We eventually got to campus. It was an emotional experience, but he just stood by me. We
spoke very little while there, but that was okay. I didn't really feel like saying much.
In fact, when I think about that night nowadays, I remember very few details about our
actual visit to Saint John's. Just that I felt so complete just being with him, tempered
with this sadness. I knew that night would it between us.
I flew back home the next day, thinking to myself what the hell was that? Who was
this guy who in the space of a week had completely swept me off of my feet? We saw each
other a few more times after, even taking a trip to Atlanta. But, I guess, things just
didn't fall into place as perfectly as they did that night. But that's okay. The memories
are good enough.
There I was, in the city I love inside of a club that I was loving. I was surrounded by
acres of fucking hot men, all bumping into me, cruising me, and making me feel years younger
than twenty-seven.
I was at The Cuff in Seattle, standing next to the pulsating dance floor. I didn't expect
much that night, I was there just to guage the nightlife of the Emerald City. The men were
beautiful and plentiful. There was one guy near me who I was half keeping my eye on. I
think he was doing the same to me.
Then, a young, HOT man walked past me. He kept his eyes on mine and ran his hand across my
torso as he swept on by. I was thinking Wow. I like Seattle. I continued watching
the dance floor and half-flirting with the other guy.
Then, before I knew what was going on, a reconizeable face was looking at me. It was the
guy who had just walked past. His eyes were as high up as mine. He was draped in a grey
t-shirt with indistinct lettering across the front. His hair was short, almost to a buzz.
The smile across his olive complected face completed the picture.
"You want to dance?" he asked.
I couldn't refuse. In a second we were among the panting, sweating and glistening sea of
men.
His name was Moine. It was Arabic, he said. I didn't care. His face, so close to mine,
was just so beautiful. His body, which I ran my hands over freely was stocky but not too
tight. He was in my hands. He was all mine. At least for the night.
We made our way to the outside porch where he ran into some friends. They spoke amongst
themselves, looked at me and smiled, then talked a little more. When Moine went to the bar
to get a drink, his buddy pulled me to the side and said, "You are so on that."
I was so on that. I wasn't stupid. I knew that if anything happened it would only be a one
night stand. And I knew that a man as gorgeous as him probably had a man at home waiting
for him. Then he mentioned his boyfriend right there in front of me. I wasn't surprised.
What did surprise me was that all the time this beautiful, young, tight man was in front of
me, all I could think of was his boyfriend.
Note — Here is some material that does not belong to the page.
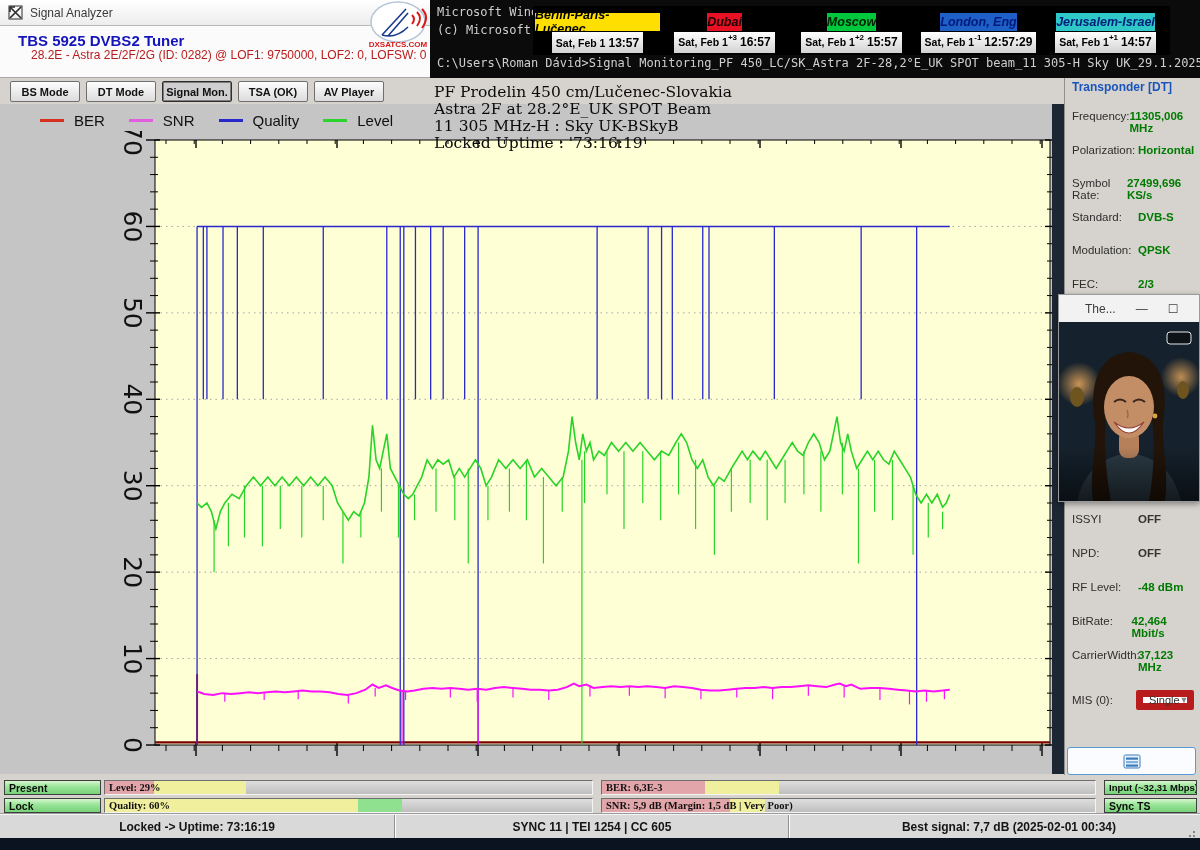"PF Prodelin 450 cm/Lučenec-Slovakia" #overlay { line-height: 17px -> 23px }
I didn't want to be the other man.
I stood there at the dance floor alone watching the sea of men move with the beat. Then I
felt two strong arms reach around me from behind. "We're leaving now." It was Moine.
I kind of looked back at him. "Okay."
"Yup. We're heading out."
I turned my head and looked straight back at him. "Well, I guess I'll see you around."
He slightly nodded his head. His lips touched my face before he turned to leave. I knew
that I would never see him again.
Had I gone home with him, he would have been the hottest guy that I would have ever been
with. And that would have made for some great storytelling. But now that I'm older, I'm
not about gossiping (as much) or beating my chest anymore. Unfortunately, that usually
leaves me beating something else. God, age and enlightenment suck.